Until this year, that is. Philippine aspirants TNC Gaming, a Dota 2 team captained by veteran American player Jimmy “DeMoN” Ho, managed to qualify for this year’s edition of The International. After a harrowing trip through the Southeast Asia open qualifiers, TNC blitzed through the group stage of the main qualifier to secure a slot to Dota 2’s premier event. Defying even greater odds, they finished within the top eight spots in Seattle, eliminating tournament favorites OG along the way in one of the biggest upsets in Dota 2 history. Although they themselves were knocked out of the event by eventual second place finishers Digital Chaos, few can say that TNC’s run was less than inspiring. Their performance was a true testament to the unheralded skill and passion of Filipino Dota 2 players, and formed a touching story of the little team that could. Despite serious structural disadvantages, they proved that Southeast Asian teams were no longer a walkover win.

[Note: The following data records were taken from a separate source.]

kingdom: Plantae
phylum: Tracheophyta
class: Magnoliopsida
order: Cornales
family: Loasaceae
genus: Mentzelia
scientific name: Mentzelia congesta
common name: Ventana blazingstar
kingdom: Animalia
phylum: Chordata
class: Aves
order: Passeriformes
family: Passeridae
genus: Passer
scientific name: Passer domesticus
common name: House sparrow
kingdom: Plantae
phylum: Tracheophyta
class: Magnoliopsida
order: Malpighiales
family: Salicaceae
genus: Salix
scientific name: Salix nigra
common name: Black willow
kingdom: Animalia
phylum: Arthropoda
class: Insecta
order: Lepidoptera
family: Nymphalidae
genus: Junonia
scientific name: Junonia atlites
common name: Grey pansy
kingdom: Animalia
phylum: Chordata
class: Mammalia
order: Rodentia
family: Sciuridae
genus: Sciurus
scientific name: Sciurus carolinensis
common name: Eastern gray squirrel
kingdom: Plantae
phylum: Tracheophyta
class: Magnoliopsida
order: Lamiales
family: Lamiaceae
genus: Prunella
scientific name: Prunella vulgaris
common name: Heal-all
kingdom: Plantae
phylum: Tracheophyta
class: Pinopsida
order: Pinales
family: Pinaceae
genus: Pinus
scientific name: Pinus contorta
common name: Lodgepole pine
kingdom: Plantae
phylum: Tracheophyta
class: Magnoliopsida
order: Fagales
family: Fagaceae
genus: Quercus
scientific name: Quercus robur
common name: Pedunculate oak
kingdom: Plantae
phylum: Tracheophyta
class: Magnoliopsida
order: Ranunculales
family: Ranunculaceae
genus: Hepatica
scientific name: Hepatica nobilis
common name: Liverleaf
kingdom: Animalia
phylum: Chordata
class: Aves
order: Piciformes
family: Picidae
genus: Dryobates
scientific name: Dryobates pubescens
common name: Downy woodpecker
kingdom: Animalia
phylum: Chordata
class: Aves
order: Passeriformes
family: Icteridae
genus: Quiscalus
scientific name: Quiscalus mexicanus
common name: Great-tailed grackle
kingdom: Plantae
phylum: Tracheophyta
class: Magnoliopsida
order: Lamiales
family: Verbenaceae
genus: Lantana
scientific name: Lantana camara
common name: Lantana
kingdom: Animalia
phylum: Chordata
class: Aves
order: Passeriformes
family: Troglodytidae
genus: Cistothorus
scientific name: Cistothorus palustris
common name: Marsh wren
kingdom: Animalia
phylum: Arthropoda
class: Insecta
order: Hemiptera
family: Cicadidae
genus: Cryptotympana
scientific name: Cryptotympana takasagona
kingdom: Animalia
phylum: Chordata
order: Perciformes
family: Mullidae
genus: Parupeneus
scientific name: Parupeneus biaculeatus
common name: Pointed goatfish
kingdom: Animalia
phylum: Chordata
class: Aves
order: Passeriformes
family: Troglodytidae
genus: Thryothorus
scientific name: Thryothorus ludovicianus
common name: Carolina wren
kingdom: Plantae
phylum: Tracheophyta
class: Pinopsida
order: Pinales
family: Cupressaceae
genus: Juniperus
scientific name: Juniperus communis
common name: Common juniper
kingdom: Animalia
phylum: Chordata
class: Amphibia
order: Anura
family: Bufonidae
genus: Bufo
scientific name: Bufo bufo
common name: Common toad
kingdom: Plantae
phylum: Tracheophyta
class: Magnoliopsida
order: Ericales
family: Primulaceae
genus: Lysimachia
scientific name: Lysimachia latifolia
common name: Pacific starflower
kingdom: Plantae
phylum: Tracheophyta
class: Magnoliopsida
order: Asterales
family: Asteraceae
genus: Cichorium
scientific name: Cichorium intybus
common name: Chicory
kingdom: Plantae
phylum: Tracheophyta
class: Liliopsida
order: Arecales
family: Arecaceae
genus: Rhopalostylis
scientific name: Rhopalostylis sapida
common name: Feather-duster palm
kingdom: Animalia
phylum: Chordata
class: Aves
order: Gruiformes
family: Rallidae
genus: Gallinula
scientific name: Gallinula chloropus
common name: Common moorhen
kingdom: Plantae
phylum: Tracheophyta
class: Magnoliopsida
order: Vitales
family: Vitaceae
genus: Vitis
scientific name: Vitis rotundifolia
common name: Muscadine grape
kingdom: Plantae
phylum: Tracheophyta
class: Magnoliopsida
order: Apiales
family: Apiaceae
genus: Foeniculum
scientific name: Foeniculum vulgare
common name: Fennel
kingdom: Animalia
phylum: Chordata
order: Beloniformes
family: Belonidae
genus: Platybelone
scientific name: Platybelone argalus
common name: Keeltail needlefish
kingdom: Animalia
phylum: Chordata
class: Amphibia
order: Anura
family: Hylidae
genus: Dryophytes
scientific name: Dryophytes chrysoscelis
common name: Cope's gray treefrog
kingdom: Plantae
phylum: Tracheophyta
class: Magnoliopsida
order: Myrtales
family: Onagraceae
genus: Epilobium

They proved that Southeast Asian teams were no longer a walkover win.
It’s hard to overstate the immediate influence of TNC’s historic run at The International 6 on the Filipino Dota 2 superego. From humble beginnings in cheap, poorly-lit internet cafes, just trying to pass the time with friends by playing some Dota 2, to securing $500,000 in prize money playing the game they love? That sounds like a fantastic deal to the average teenager in the Philippines. Hopefully, the network infrastructure in the country improves drastically within the next few years in order to better support the rising talent in the local scene. After all, with more good, consistent results come audience interest, and with audience interest come sponsorships. With sponsorships? More prize money, and in turn a viable career in pro gaming. For the video game-loving Filipinos, that dream is closer than it’s ever been before.